While perhaps not as famous as his contemporaries Ludwig Mies van Der Rohe and Frank Lloyd Wright , Walter Gropius had an equally large influence on modern architecture. The great-nephew of famed German architect Martin Gropius, Walter Gropius studied in Munich and Berlin and began his career in the office of Peter Behrens. Gropius left to start his own firm with Adolf Meyer in 1910. Together they designed the Fagus-Werk Factory, one of the earliest examples of modern architecture. Following World War I, Gropius founded the Bauhaus in Weimar, Germany. The school’s mission was to unify arts and craftsmanship, and its instructors and graduates include a who’s who of 20th-century art and design luminaries, among them Marcel Breuer, Wassily Kandinsky, Paul Klee, Josef Albers, and Mies van der Rohe. Gropius left the Bauhaus in 1928, and in 1937 he moved to the U.S., where he began teaching at the Graduate School of Design at Harvard. The architect, who died in 1969, is remembered for many innovative buildings, including the Bauhaus School in Dessau, Germany, the Gropius House in Massachusetts, Manhattan’s Pan Am Building (now the MetLife Building), and the John F. Kennedy Federal Building in Boston.

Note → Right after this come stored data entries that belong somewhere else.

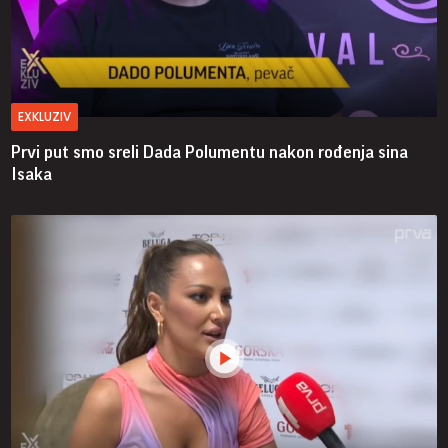
EXKLUZIV
Prvi put smo sreli Dada Polumentu nakon rođenja sina
Isaka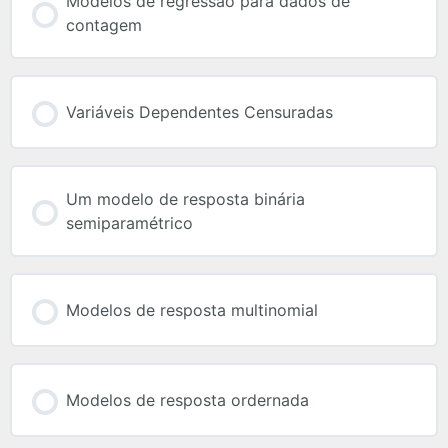
Modelos de regressão para dados de
contagem
Variáveis Dependentes Censuradas
Um modelo de resposta binária
semiparamétrico
Modelos de resposta multinomial
Modelos de resposta ordernada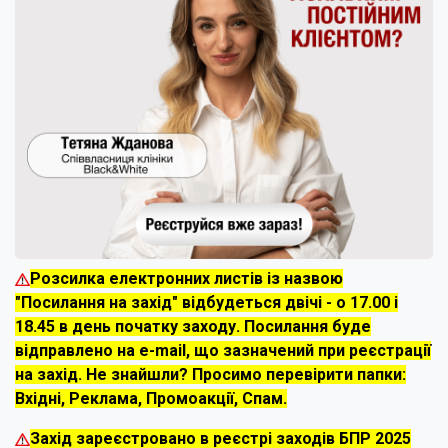
Розсилка електронних листів із назвою
"Посилання на захід" відбудеться двічі - о 17.00 і
18.45 в день початку заходу. Посилання буде
відправлено на e-mail, що зазначений при реєстрації
на захід. Не знайшли? Просимо перевірити папки:
Вхідні, Реклама, Промоакції, Спам.
Захід зареєстровано в реєстрі заходів БПР 2025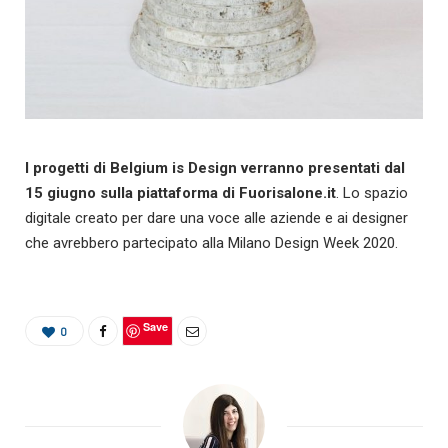
I progetti di Belgium is Design verranno presentati dal
15 giugno sulla piattaforma di Fuorisalone.it
. Lo spazio
digitale creato per dare una voce alle aziende e ai designer
che avrebbero partecipato alla Milano Design Week 2020.
Save
0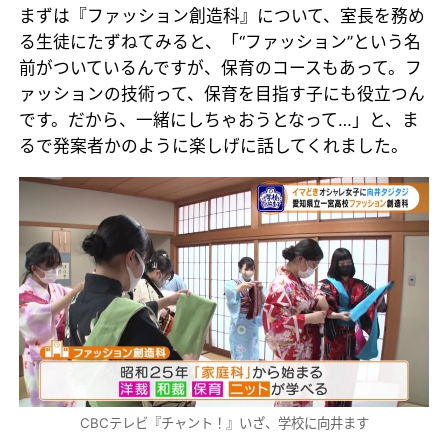
まずは『ファッション創造科』について、室長を務め
る生徒にたずねてみると、「“ファッション”という名
前がついているんですが、保育のコースもあって。フ
ァッションの技術って、保育を目指す子にも役立つん
です。だから、一緒にしちゃおうとなって…」と、ま
るで発案者かのように楽しげに話してくれました。
CBCテレビ『チャント！』いざ、学校に向井ます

The Bauhaus moved from Weimar, Germany, to the town of Dessau in 1925. Gropius’s new school building opened in 1926. The design includes three wings divided by function (workshops, school, and administration) and features a glass curtain wall accentuated by a steel frame. The building, along with the nearby Masters’ Houses, was named to the UNESCO World Heritage list in 1996.
Gropius and the Architects Collaborative, the firm he founded in 1954 after immigrating to the U.S., received a commission from the government to build a new federal building in Boston in 1961. The modern structure, which is made up of two 26-story towers and a four-story building, was completed in 1966 and dedicated in honor of President John F. Kennedy.
Designed in collaboration with fellow architect Pietro Belluschi and the firm Emery Roth & Sons, Gropius’s highly controversial Pan Am Building (now known as the MetLife building) was completed in 1963. The 58-story octagonal structure towers over Manhattan’s Grand Central Terminal and was constructed using 9,000 precast-concrete panels.
The Fagus-Werk Factory in Alfeld, Germany, was designed by Gropius and Adolf Meyer in 1911 and is considered one of the earliest examples of modern architecture. The ten-building complex is noted for its glass-and-steel curtain walls and support-free corner windows and was named a UNESCO World Heritage Site in 2011.
When the architect came to America and began teaching at Harvard in the late 1930s, he built a family home in nearby Lincoln, Massachusetts. Gropius House utilized many of the region’s traditional building materials, mixing them with industrial elements and modern techniques. The home opened as a museum in 1985.
Gropius designed this nine-story housing unit in Berlin as part of 1957’s Interbau exhibition. Fifty-three architects from around the world, including Oscar Niemeyer and Arne Jacobsen, contributed to the complex in the Hansa neighborhood, which was billed as “a city of tomorrow.”
The architect’s initial design for the Bauhaus Archive was set in the German town of Darmstadt; following his death, however, it was built (with adjustments by architect Hans Bandel and Gropius’s former student Alex Cvijanovic) in Berlin. The structure houses artifacts from the school and works by students and teachers. The building begins renovations next year in preparation for the 100th anniversary of the Bauhaus in 2019.